La derrota de Jair Bolsonaro en Brasil y el declive de Donald Trump dentro del Partido Republicano estadounidense —dos personajes cuya personalidad y códigos de comportamiento, más allá de los aciertos ideológicos que puedan convocar, constituyen verdaderos monumentos a la irracionalidad frenética— demuestran también que, a la larga, los seres humanos aprendemos a alejarnos de aquello que nos hace daño.
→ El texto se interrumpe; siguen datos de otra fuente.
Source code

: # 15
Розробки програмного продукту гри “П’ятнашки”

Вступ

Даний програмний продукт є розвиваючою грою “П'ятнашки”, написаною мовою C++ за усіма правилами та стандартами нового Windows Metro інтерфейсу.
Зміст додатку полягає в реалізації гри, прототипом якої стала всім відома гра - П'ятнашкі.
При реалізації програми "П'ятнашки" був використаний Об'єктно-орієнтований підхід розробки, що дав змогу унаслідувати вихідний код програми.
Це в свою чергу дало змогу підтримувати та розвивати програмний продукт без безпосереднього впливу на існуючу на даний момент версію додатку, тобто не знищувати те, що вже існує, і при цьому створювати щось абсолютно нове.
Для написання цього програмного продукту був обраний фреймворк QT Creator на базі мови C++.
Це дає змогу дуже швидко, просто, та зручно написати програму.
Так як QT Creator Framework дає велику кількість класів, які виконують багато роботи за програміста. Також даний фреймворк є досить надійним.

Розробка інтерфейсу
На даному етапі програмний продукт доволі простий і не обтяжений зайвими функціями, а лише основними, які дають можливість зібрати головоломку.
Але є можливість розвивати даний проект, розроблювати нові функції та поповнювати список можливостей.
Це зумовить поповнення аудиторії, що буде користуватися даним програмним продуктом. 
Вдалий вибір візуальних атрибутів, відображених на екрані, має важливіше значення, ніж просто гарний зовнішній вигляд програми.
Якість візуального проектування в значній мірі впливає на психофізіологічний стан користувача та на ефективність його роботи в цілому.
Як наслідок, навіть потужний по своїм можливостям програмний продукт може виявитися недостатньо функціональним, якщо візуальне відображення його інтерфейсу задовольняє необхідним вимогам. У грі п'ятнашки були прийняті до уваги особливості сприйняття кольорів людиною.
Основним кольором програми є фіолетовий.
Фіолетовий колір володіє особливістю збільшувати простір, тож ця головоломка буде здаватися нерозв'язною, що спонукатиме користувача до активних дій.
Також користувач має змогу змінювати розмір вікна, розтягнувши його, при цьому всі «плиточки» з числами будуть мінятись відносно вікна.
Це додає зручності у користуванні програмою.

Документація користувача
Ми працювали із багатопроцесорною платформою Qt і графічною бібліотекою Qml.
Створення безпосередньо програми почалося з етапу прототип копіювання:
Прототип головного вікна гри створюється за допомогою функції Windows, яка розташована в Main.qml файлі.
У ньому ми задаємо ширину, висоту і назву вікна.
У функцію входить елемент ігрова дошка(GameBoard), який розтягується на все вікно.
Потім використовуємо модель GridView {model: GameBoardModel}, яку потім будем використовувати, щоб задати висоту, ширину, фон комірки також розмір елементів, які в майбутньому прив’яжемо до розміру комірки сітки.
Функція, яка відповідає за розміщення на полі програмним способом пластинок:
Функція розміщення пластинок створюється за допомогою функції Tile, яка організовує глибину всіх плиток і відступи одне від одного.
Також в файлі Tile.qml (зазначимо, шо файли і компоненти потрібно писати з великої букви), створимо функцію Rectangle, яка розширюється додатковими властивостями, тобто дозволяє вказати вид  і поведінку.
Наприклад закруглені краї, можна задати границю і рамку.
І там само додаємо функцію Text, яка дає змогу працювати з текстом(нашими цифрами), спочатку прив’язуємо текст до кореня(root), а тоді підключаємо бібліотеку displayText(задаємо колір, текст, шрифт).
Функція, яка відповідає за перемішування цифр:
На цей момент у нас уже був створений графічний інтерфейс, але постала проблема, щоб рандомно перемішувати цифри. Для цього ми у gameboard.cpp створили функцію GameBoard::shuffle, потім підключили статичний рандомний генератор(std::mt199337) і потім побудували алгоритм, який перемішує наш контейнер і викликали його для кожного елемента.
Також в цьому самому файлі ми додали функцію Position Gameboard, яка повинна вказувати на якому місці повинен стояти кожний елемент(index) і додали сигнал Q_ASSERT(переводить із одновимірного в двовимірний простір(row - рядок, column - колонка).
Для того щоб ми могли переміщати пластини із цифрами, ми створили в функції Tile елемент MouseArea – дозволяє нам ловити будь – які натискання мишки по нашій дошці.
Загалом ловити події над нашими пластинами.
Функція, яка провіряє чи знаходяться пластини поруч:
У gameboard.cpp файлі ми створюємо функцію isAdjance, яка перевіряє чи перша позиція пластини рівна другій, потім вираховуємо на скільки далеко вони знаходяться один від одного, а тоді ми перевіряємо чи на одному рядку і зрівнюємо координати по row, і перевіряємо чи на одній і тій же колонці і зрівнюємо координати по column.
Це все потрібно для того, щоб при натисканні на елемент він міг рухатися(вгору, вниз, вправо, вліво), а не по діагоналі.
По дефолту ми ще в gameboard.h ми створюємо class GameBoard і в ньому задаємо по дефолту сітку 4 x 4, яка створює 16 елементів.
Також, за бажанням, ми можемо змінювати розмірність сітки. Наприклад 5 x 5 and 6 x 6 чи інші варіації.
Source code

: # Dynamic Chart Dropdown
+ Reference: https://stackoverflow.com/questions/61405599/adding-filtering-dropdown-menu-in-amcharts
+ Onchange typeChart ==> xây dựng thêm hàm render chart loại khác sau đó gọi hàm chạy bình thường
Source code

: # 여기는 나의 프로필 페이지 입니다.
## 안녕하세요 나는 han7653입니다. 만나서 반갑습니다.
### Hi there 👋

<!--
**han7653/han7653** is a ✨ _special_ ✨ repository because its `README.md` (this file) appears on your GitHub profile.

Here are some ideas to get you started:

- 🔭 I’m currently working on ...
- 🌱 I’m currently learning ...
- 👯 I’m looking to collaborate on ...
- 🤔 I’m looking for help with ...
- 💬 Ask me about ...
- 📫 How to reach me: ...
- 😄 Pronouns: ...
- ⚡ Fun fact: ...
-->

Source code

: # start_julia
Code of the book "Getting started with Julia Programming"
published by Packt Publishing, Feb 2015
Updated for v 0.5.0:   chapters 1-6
No obstante, ese proceso de aprendizaje requiere dejar que la gente coseche las consecuencias de sus malas decisiones; si no, no hay estímulo alguno para extraer lecciones. Ecuador ha tardado tanto tiempo en superar las mentiras e ideas equivocadas que abrazó desde 2007 porque, al igual que en tantas otras ocasiones antes en su historia, la clase política opta por postergar o enmascarar los efectos que, por justicia, deberían recaer sobre la sociedad. Con ello, lo único que se logra es alargar dolorosamente las mentiras y traspasar los efectos a las futuras generaciones —que son inocentes—. Pero a la larga, la verdad siempre se impone y los delirios terminan; tarde o temprano terminaremos renegando de todas esas mentiras sobre las que se levantó la república de Montecristi.